Commit 81c0a2bb ("mm: page_alloc: fair zone allocator policy") solved a
bug whereby new pages could be reclaimed before old pages because of
how the page allocator and kswapd interacted on the per-zone LRU lists.
Unfortunately it was missed during review that a consequence is that
we also round-robin between NUMA nodes. This is bad for two reasons

1. It alters the semantics of MPOL_LOCAL without telling anyone
2. It incurs an immediate remote memory performance hit in exchange
   for a potential performance gain when memory needs to be reclaimed
   later

No cookies for the reviewers on this one.

This patch makes the behaviour of the fair zone allocator policy
configurable.  By default it will only distribute pages that are going
to exist on the LRU between zones local to the allocating process. This
preserves the historical semantics of MPOL_LOCAL.
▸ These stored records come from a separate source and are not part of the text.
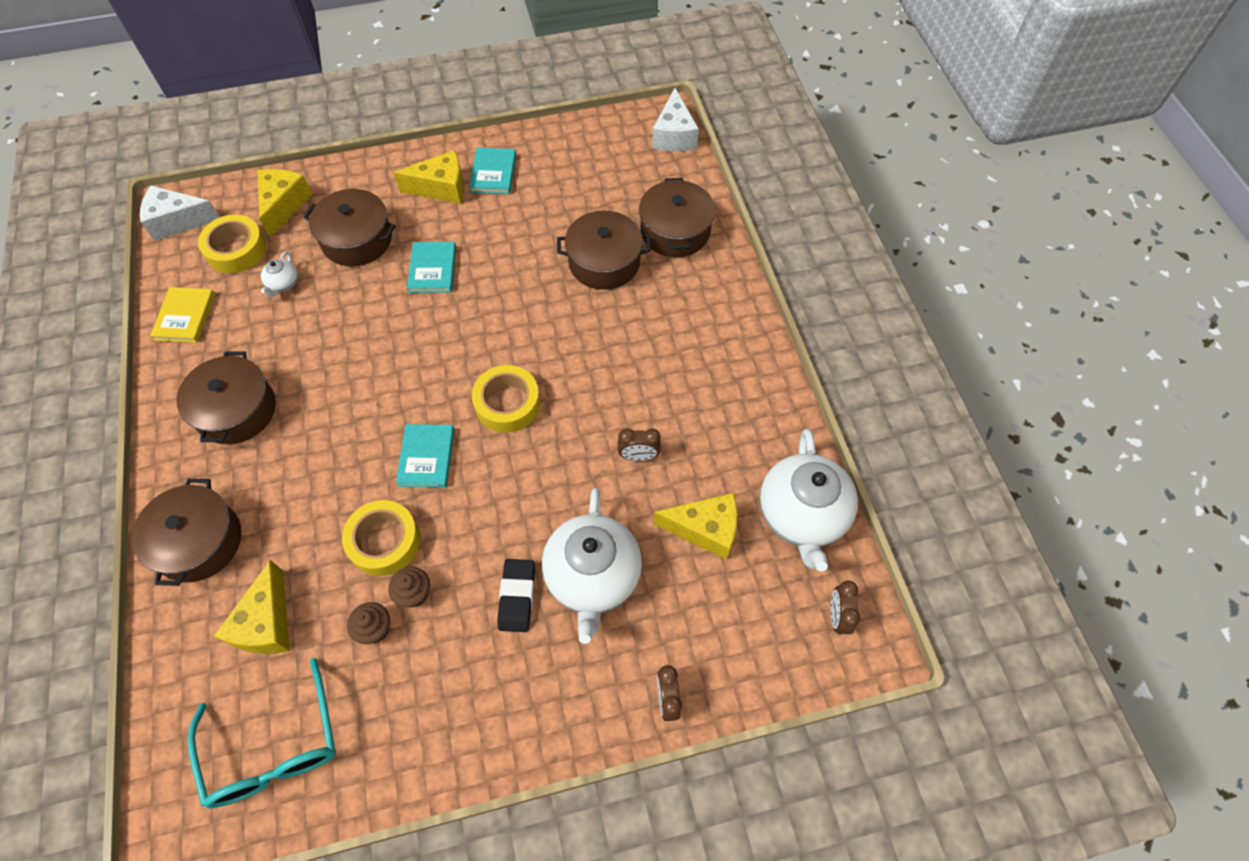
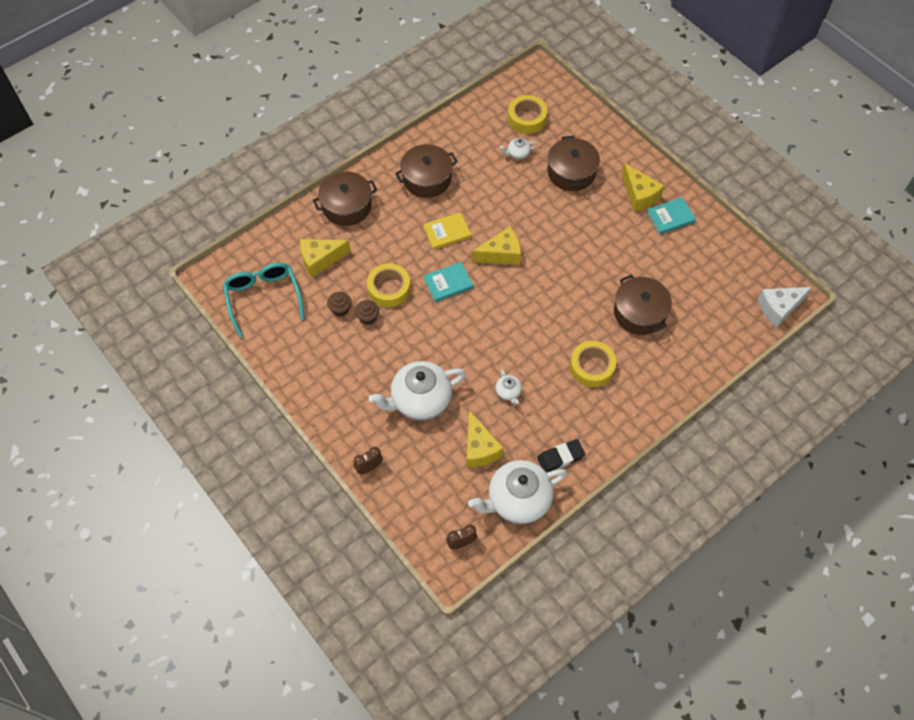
camera: 65 degrees right, 0 degrees up
(178, 221) = (528, 80): white cheese -> none
(185, 317) = (469, 121): yellow book -> yellow book (447, 232)
(274, 749) = (263, 297): turquoise glasses -> turquoise glasses turned 120 degrees clockwise
(284, 205) = (572, 122): yellow cheese -> yellow cheese (501, 254)
(433, 269) = (574, 222): turquoise book -> none
(507, 403) = (504, 307): yellow tape -> yellow tape (592, 367)
(517, 596) = (390, 367): black eraser -> black eraser (560, 457)
(638, 456) = (508, 392): brown clock -> white teapot
(675, 231) = (692, 344): brown pot -> none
By default, slab pages are not distributed between zones after this patch is
applied. It can be argued that they should get similar treatment but they
have different lifecycles to LRU pages, the shrinkers are not zone-aware
and the interaction between the page allocator and kswapd is different
for slabs. If it turns out to be an almost universal win, we can change
the default.

Signed-off-by: Mel Gorman <mgor...@suse.de>
---
 Documentation/sysctl/vm.txt |  32 ++++++++++++++
 include/linux/mmzone.h      |   2 +
 include/linux/swap.h        |   2 +
 kernel/sysctl.c             |   8 ++++
 mm/page_alloc.c             | 102 ++++++++++++++++++++++++++++++++++++++------
 5 files changed, 134 insertions(+), 12 deletions(-)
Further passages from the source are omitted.